======== Text passage ========

Taking a Shortcut: Kieron Keenan

New and Updates
July 18, 2020

Welcome back to Taking a Shortcut, a series where we interview our colleagues. The order in which we run these interviews is random, but that randomization is based on messages passed in a secret, whispered language between our Director of Content and the unkindness of ravens that have been at his side since the day he was born, accompanying him on his journeys around the Earth. And yes, as weird as sounds, "unkindness" is the collective noun for ravens.

These interviews are meant to provide a glimpse into what it's like to work at a remote first company, while also exploring the topics of Dublin beach weather, Wim Hof, looking at the stars, and running marathons. For this week's edition, we spoke with Kieron.

Let’s dive right in. Where are you?

I’m based in Dublin, Ireland. I’m a short 10 minute walk from the beach. It's pretty awesome. I feel pretty lucky, especially given everything that's happening at the moment. I grew up a little bit outside of Dublin in the countryside and went to school in the countryside but I ended up back in Dublin and I've been here ever since.

======== Data extracts ========

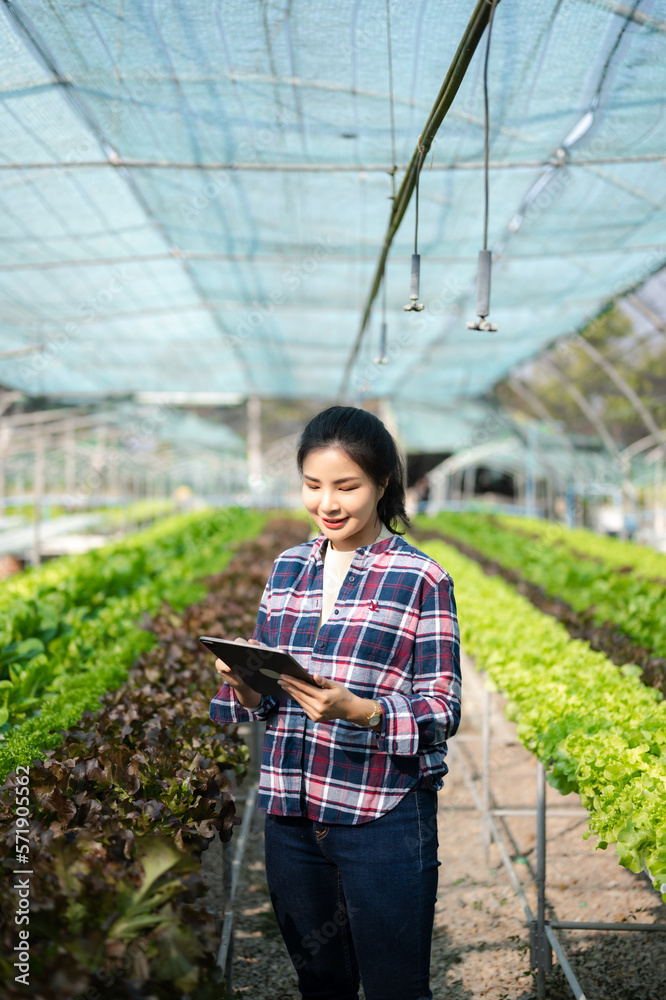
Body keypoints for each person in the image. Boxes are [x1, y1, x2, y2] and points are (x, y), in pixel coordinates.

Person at [209, 405, 461, 1000]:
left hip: (383, 815)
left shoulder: (421, 578)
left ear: (382, 485)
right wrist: (241, 676)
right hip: (291, 815)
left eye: (347, 487)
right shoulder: (288, 569)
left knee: (396, 985)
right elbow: (266, 698)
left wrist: (364, 712)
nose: (328, 503)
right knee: (321, 983)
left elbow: (442, 707)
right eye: (313, 485)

========

Activity: Repeat the interview with Kieron Keenan word for word, starting at "New and Updates" and going up to and including "Where are you?". The joint coordinates have nothing to do with what is asked here.

Expected answer:
New and Updates
July 18, 2020

Welcome back to Taking a Shortcut, a series where we interview our colleagues. The order in which we run these interviews is random, but that randomization is based on messages passed in a secret, whispered language between our Director of Content and the unkindness of ravens that have been at his side since the day he was born, accompanying him on his journeys around the Earth. And yes, as weird as sounds, "unkindness" is the collective noun for ravens.

These interviews are meant to provide a glimpse into what it's like to work at a remote first company, while also exploring the topics of Dublin beach weather, Wim Hof, looking at the stars, and running marathons. For this week's edition, we spoke with Kieron.

Let’s dive right in. Where are you?